Pour visionner cette courte vidéo, cliquer sur l’adresse URL portée en source (haut de page, couleur rouge).

B) Il y a cinquante ans, la Tricontinentale se réunissait à La Havane

Décembre 1965, des leaders d’États non alignés, de mouvements de libération, originaires d’Asie, d’Afrique et d’Amérique latine, se retrouvent à Cuba pour mondialiser la révolution. Nombre d’entre eux seront par la suite tués par la CIA. Stratégiquement, ce rendez-vous est un échec.

Peu avant la Saint-Sylvestre 1966, un essaim d’avions Iliouchine et Bristol Britannia débarquent à La Havane les représentants de 82 pays ou mouvements de libération des trois continents Afrique, Asie, Amérique latine. Contournant l’embargo américain contre Cuba, certains militants clandestins sont arrivés par mer. Dans une capitale en fête, ils vont participer pendant quinze jours à une conférence hors norme débouchant sur la création d’un mouvement à leur image, la Tricontinentale. Pour cette conférence, les invitations ont été adressées à la fine fleur des mouvements de la décolonisation et de la révolution. À La Havane, le lieu prévu pour la rencontre semble improbable  : l’ancien hôtel Hilton converti en Habana Libre. Un immeuble de 25 étages à la façade décorée par un symbole militant  : sur fond de planisphère, un poing vengeur arborant un fusil stylisé, canon levé. C’est aussi une ruche bourdonnante avec ses restaurants et cabarets qui font la joie des étrangers. S’y côtoient des délégués d’États indépendants non alignés, de mouvements de libération, de groupes révolutionnaires hostiles au néocolonialisme, de partis clandestins combattant des dictatures, des ambassadeurs d’États socialistes d’Asie centrale ou orientale. Sans oublier nombre d’intellectuels et d’artistes, poètes, peintres ou romanciers «  engagés  », tels l’Italien Alberto Moravia, le Péruvien Mario Vargas Llosa, le Français Régis Debray, la chanteuse noire franco-américaine Joséphine Baker.

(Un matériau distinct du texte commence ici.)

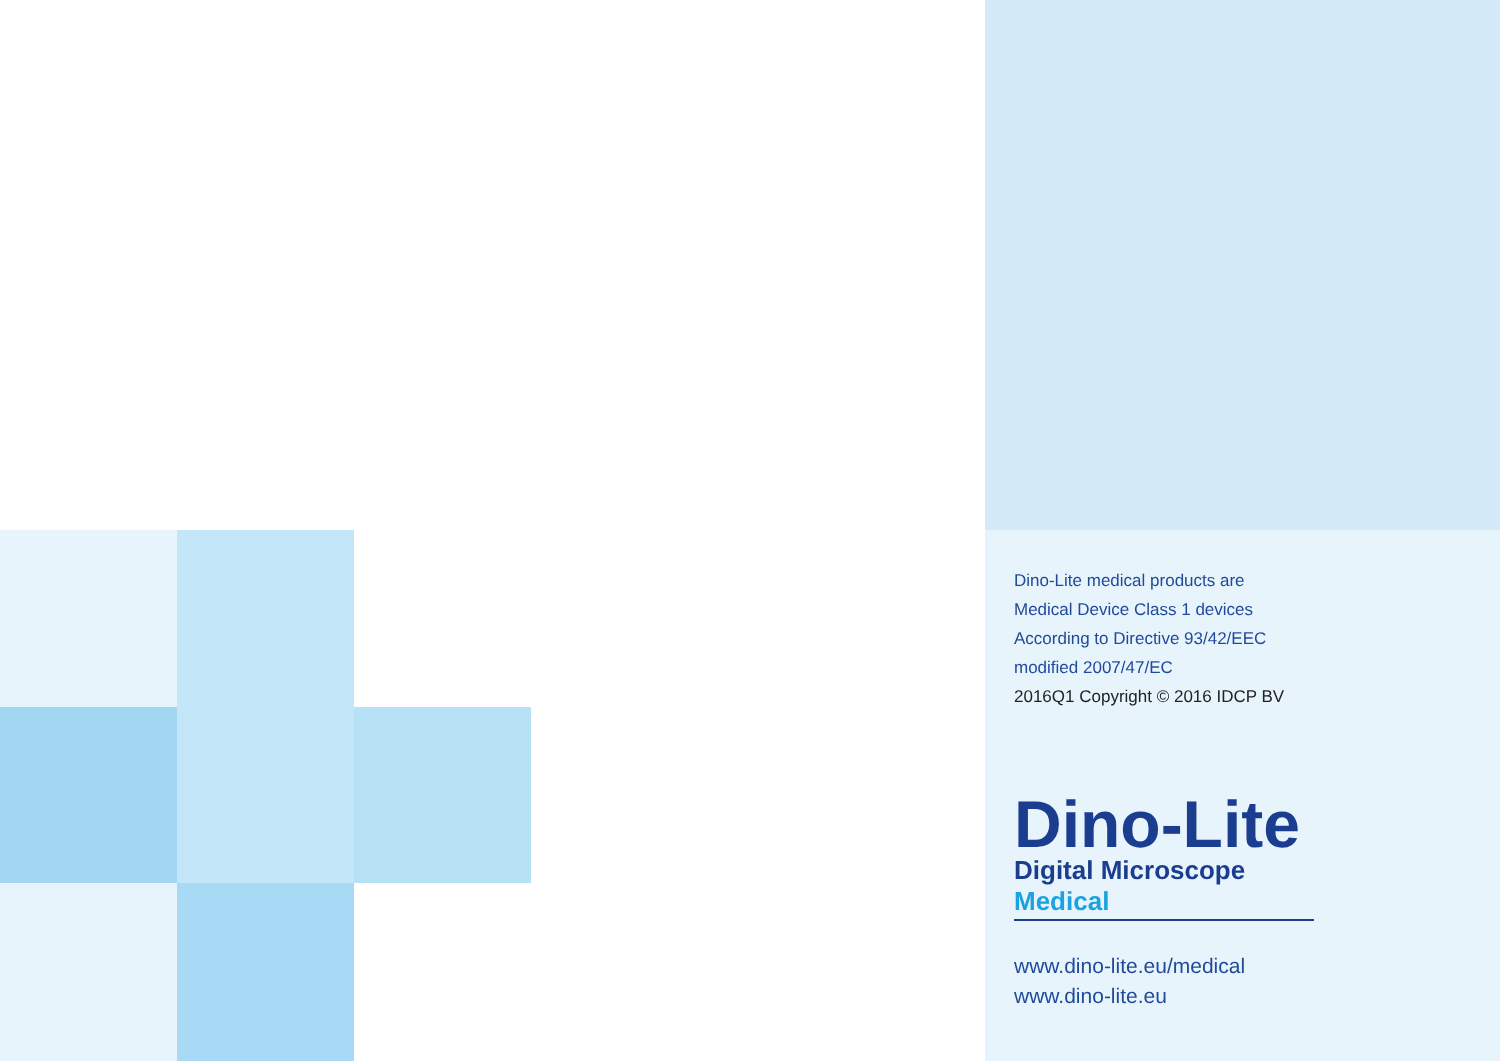Dino-Lite medical products are
Medical Device Class 1 devices
According to Directive 93/42/EEC
modified 2007/47/EC
2016Q1 Copyright © 2016 IDCP BV
Dino-Lite
Digital Microscope Medical
www.dino-lite.eu/medical
www.dino-lite.eu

Comme l’a souhaité Fidel Castro, l’hôte de ce sommet, les «  invités d’honneur  » sont les Vietnamiens, qui résistent à la machine de guerre américaine en Indochine. Mais trois responsables de poids manquent à l’appel. Avec les dirigeants cubains, ils étaient à l’initiative de cet événement, estimant qu’un mouvement de solidarité devait voir le jour entre les trois continents. Qui sont-ils  ? Le président algérien Ahmed Ben Bella, qui a été renversé par un coup d’État en juin 1965  ; Che Guevara, qui est parti combattre secrètement en Bolivie  ; et enfin le Marocain Mehdi Ben Barka, principal artisan de la Tricontinentale, enlevé à Paris deux mois plus tôt par des espions marocains.

Les avis divergent, difficile de forger un mouvement homogène

De plus, l’administration du président des États-Unis, L. B. Johnson, a donné le feu vert à la CIA pour initier un coup d’État sanglant en Indonésie à l’automne 1965, et pour faire échec à la Tricontinentale, qu’elle croit, à tort, soutenue par l’URSS et la Chine. Car c’est l’autre paradoxe  : cette initiative déplaît autant à Leonid Brejnev qu’à Mao Zedong. Les deux dirigeants que Fidel Castro a tenté de ­réconcilier redoutent que ce dernier ne lance une «  troisième voie  » socialiste et non alignée indépendante de leur influence…

Malgré l’esprit de fête et de fraternité qui y règne, le Habana Libre est surtout une tour de Babel où il est difficile de forger un mouvement homogène. De nombreuses délégations sont partagées sur les moyens à employer et les buts à se fixer. Les «  vedettes  » du sommet sont partagées  : le Chilien Salvador Allende soutient la voie électorale  ; le Guatémaltèque Augusto Turcios Lima propose au contraire, comme Guevara absent, la guérilla continentale en Amérique latine  ; Amilcar Cabral, de Guinée-Bissau, envisage une intensification de la guérilla en soutien à un socialisme africain spécifique, hors de l’orbite chinoise ou soviétique. Or ces trois leaders seront ensuite assassinés par la CIA ou des services secrets alliés, tout comme est intensifiée en 1967 la lutte pour traquer Che Guevara en Bolivie. Une génération de dirigeants tiers-mondistes liés à la Tricontinentale va disparaître et, d’une certaine façon, ces trois continents en portent encore les stigmates.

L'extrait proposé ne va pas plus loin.